C'est seulement la rencontre qui crée (ou, plus exactement, peut créer), à partir du manque, une autre complétude, même si celle-ci s'oppose à celle, combien plus forte, du produit. Le thérapeute incorpore le manque et l'absence en même temps qu'il devient l'être le plus sûr, le plus durable de tous ceux à qui le toxicomane a prêté existence : parents, amours, dealer. […] Dépossédé de la faculté de concevoir le clinicien par l'intellect, le toxicomane apprend à le vivre, à chercher à le posséder ; il va chercher à se donner à lui pour le recevoir à son tour – avec les moyens du bord : séduction, érotisation, manipulation, puis deuil, souffrance, symptômes psychiatriques, agressions, auto-mutilations, suicides. Et le praticien doit pouvoir à la fois s'y prêter et témoigner à chaque instant que lui a l'expérience de la création d'une telle relation, et qu'il a pour désir à la fois la même chose et tout autre chose que le toxicomane. » (p. 90)
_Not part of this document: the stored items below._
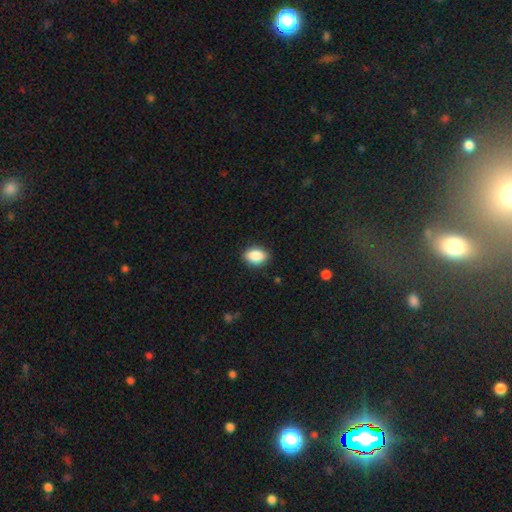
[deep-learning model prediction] Smooth or featured?
  - smooth: 88% *
  - star or artifact: 7%
  - featured or disk: 5%
How rounded?
  - in between: 84% *
  - round: 15%
  - cigar-shaped: 2%
Merging?
  - none: 86% *
  - minor disturbance: 11%
  - major disturbance: 2%
  - merger: 1%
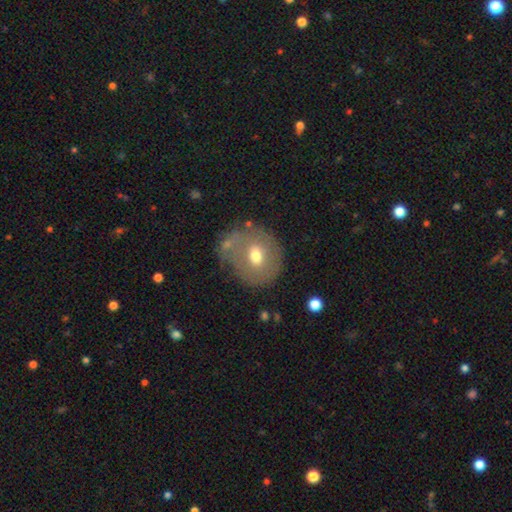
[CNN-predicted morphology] This appears to be a smooth galaxy with no disk features (59%) that is round (71%). Merging: none (65%).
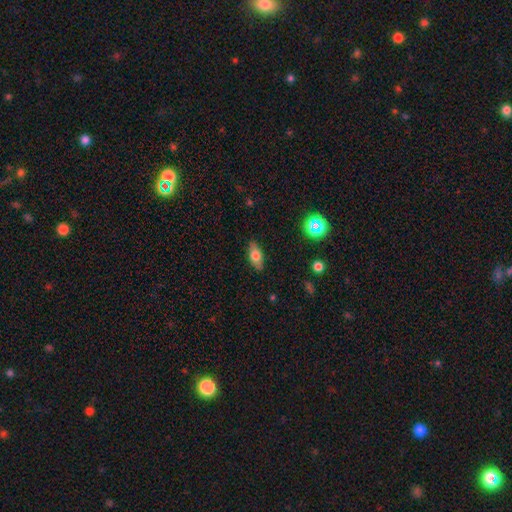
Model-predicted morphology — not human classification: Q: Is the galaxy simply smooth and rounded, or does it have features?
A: smooth — 70%.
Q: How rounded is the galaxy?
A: in between — 83%.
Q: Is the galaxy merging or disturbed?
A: none — 86%.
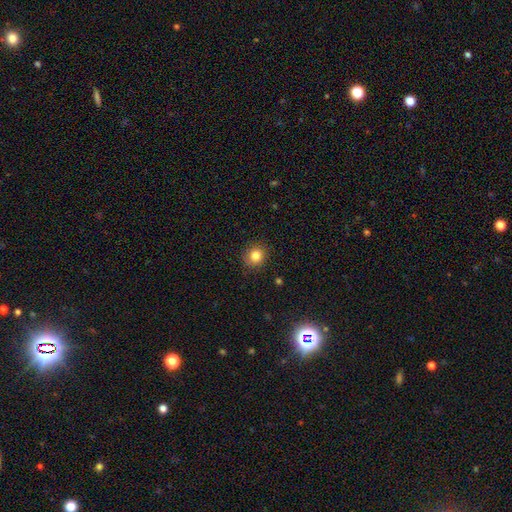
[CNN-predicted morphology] Smooth or featured? smooth (83%)
How rounded? round (86%)
Merging? none (88%)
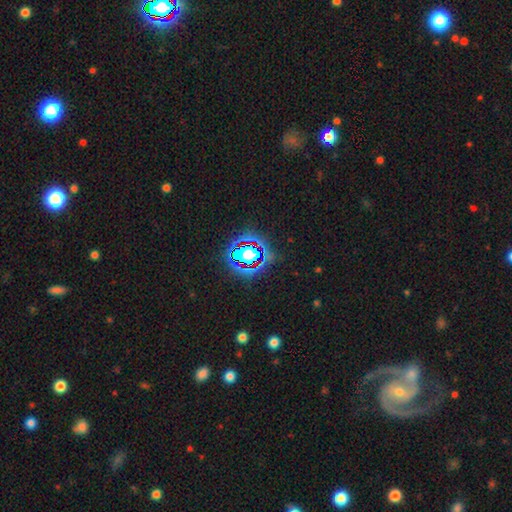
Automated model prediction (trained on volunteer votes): A star or artifact, not a galaxy (73%).

Vote fractions:
- Smooth or featured? star or artifact: 73% / smooth: 14% / featured or disk: 13%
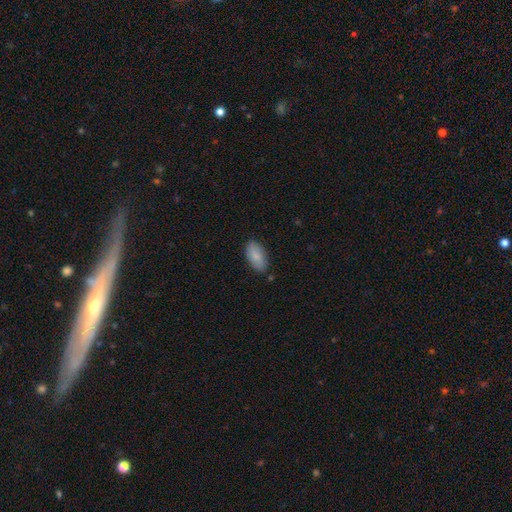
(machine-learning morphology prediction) type=smooth (85%); roundness=in between (94%); merging=none (84%).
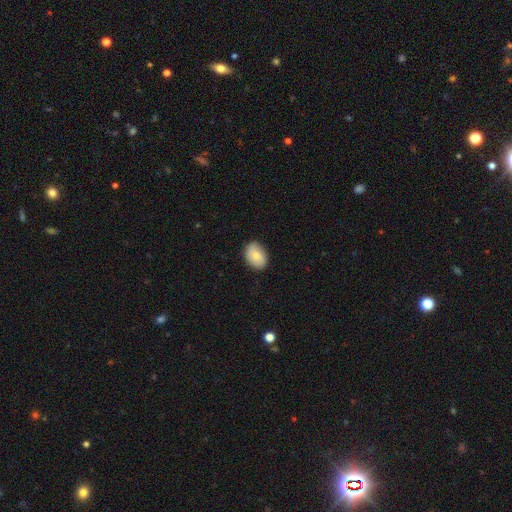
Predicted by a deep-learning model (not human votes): Morphology: type=smooth (79%); roundness=in between (78%); merging=none (83%).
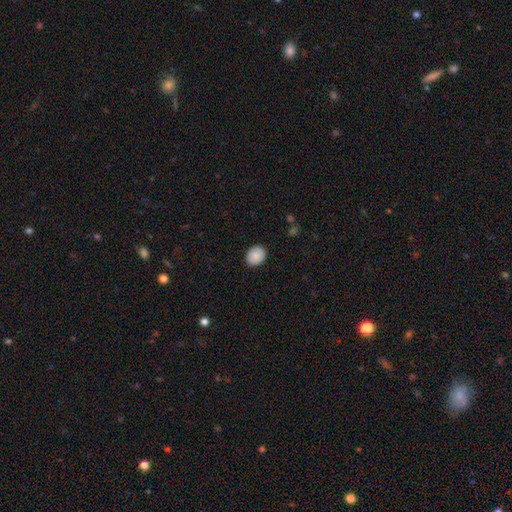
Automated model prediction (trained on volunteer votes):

6. « Mais la relation risque de devenir en elle-même une intoxication à deux […], une magie qui devient opératoire par et dans sa seule existence, dans laquelle il y a en fait davantage déplacement de la dépendance que suppression de celle-ci, ce qui revient à un véritable leurre thérapeutique (dont sont coutumières les communautés du même nom) et à un scandale éthique (transfert imposé et obligatoire). Pour le thérapeute, la relation ne doit pas être une fin en soi, elle ne pourra d'ailleurs pas l'être, puisqu'une de ses tâches en tant que clinicien consiste à reconnaître et faire reconnaître un manque […] comme consubstantiel à l'existence, du fait qu'il naît et meurt. La notion de liberté à acquérir, comme fin en soi de la cure, doit être présente à tout moment et injectée en rappel chaque fois que cela s'avérera nécessaire. Il n'y a pas d'évolution spontanée par la libération d'un sens latent du symptôme (il s'agit là, tout autant, d'un leurre thérapeutique). Il y a attitude constamment volontariste du clinicien : c'est sa véritable cuirasse démocratique, mais aussi son véritable professionnalisme […]. » (p. 121)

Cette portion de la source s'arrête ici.